> [Work instruction]: Every entry must be copied word for word.

> [Excerpted data]:
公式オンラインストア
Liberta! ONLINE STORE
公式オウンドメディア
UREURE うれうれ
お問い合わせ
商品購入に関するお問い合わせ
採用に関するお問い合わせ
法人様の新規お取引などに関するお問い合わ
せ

> [Problem solution]:
公式オンラインストア
Liberta! ONLINE STORE
公式オウンドメディア
UREURE うれうれ
お問い合わせ
商品購入に関するお問い合わせ
採用に関するお問い合わせ
法人様の新規お取引などに関するお問い合わ
せ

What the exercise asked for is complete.